Hay: I don’t think that’s superficial to say that you want that for your life. You want to be successful and happy by your own definition you know. 

Balderas: I think I just want to be successful then you know that you can be able to take a weekend trip somewhere else in order to experience something new. I think one of the biggest things in my life that I really want to do is travel a lot. I want to see things I’ve never seen before. I want to have experiences I have never experienced before and I want to spend my entire life traveling or doing anything like climbing a mountain because I mean one day you’re gonna look back and be like “wow remember that time I climbed that mountain” or be able to tell your kids like “yeah I went through it but then I got better I worked hard and now I’m able to do something cool” like it’s anything really. I think everyone defines success and happiness on their own terms. Really having a why is really important too. Like, I think I was also trying to find a reason why I do everything you know, why I wake up, why I go to school still because I think it’s really easy to quit school and then start working. 

Irby: Yeah it is so hard to go to school when it’s snowing!

Polvon: Okay our last question is if you could go back a year what would you tell yourself? you’re younger self. 

Balderas: What my major is!

Everyone: *laughs* 

Balderas: Then say come here last year. Done high school and then done this too because I would have been done a lot sooner.
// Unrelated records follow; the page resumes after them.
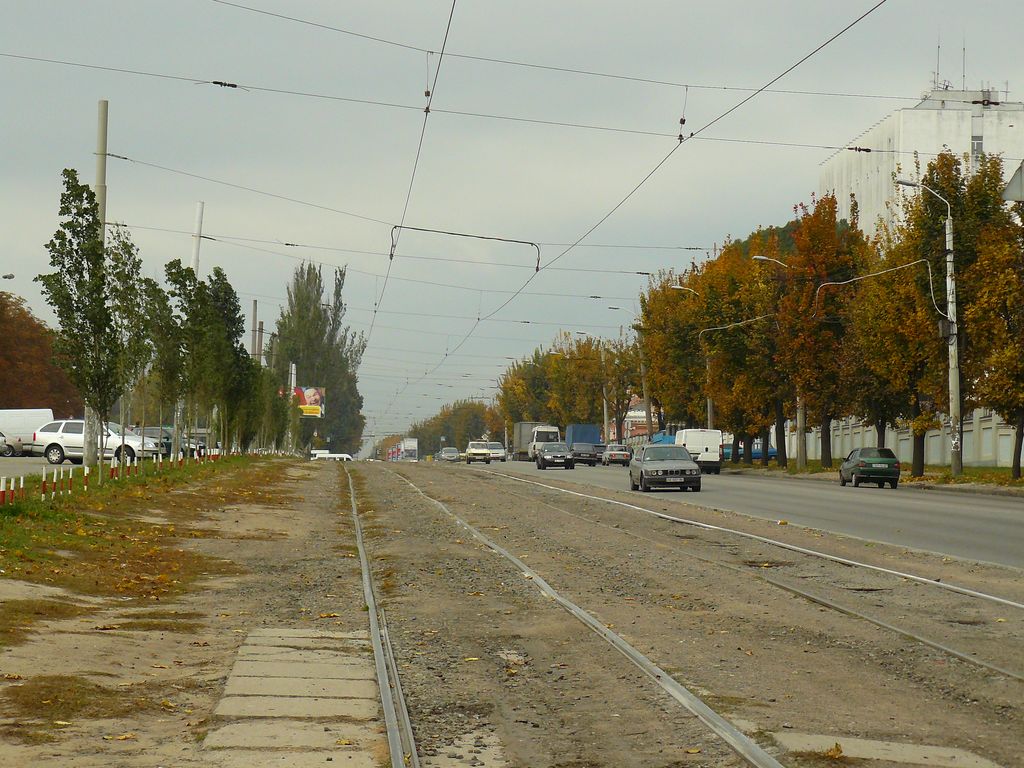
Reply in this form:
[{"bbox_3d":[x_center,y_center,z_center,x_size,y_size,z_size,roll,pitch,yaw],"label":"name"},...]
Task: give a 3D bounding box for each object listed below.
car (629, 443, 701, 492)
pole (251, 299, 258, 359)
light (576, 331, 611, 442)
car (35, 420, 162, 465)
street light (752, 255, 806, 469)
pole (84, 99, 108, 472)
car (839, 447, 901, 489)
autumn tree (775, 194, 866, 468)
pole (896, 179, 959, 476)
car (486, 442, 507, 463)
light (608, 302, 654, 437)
[{"bbox_3d":[4.610,2.546,83.514,1.760,1.410,4.720,0,-1,-4],"label":"car"},{"bbox_3d":[-16.287,-0.472,173.000,0.360,9.800,0.360,0,-1,-4],"label":"pole"},{"bbox_3d":[7.174,0.919,240.700,2.800,11.000,0.450,0,-1,-4],"label":"light"},{"bbox_3d":[-14.000,1.993,93.815,4.570,1.470,1.770,0,-1,16],"label":"car"},{"bbox_3d":[13.521,-1.085,138.800,2.650,10.800,0.450,0,-1,-4],"label":"street light"},{"bbox_3d":[-10.999,-2.640,73.000,0.380,9.900,0.380,2,0,-4],"label":"pole"},{"bbox_3d":[12.520,2.937,96.814,1.670,1.410,4.000,0,-1,-4],"label":"car"},{"bbox_3d":[15.051,-2.557,134.000,4.300,13.100,4.500,0,-1,-4],"label":"autumn tree"},{"bbox_3d":[15.745,-2.098,104.000,2.350,11.200,0.450,0,-1,-4],"label":"pole"},{"bbox_3d":[-1.410,5.314,213.014,1.700,1.420,4.300,0,-1,-4],"label":"car"},{"bbox_3d":[8.985,-0.056,206.000,3.200,11.400,0.500,0,-1,-4],"label":"light"}]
I really enjoy the, you know, programming aspect of it. I really enjoy working on computers. I really enjoy doing networks and I think that would’ve just kickstarted my life a little bit faster than maybe I would have been a little bit more focused. Eventually, I would’ve been able to just get there a lot faster and really enjoy what I was doing. 

Irby: So, senior year is all about planning. I was like okay I gotta get these scholarships, I’m going here, I’m gonna be in this dorm, like I was making a checklist like no tomorrow, so I would tell myself don’t plan every aspect of your life because it’s going to change. You don’t know what tomorrow brings and you gotta be prepared because I was like “oh my gosh! My plans are not happening the way I wanted!” And it freaked me out at first but I really came to terms with the fact that our lives will change and we’re just gonna have to accept. You can have a plan, you can have goals but be prepared when they change. 

Hay: I would tell myself a year ago today, that I shouldn’t take things for granted. Where you are now is a great place to be in but things are supposed to change and it’s okay to only plan from sunrise to sunset. It’s okay to go one day at a time that’s actually a lot better for this point in your time… in your life. I also would tell myself a year ago that I needed a priority check. 

Polvon: I would tell myself a year ago to have fun. Not to have fun and go party. I would tell myself to enjoy those last three months. I was living the last three months thinking “let’s go, let’s go”. I would also tell myself to be prepared for any curveballs.

Irby: Thank you for being part of “Saints Stories.” I think we learned a lot about each other. I think we provided some good advice for anyone that is listening to this. 

Polvon: Thank you Whitney and Carlos!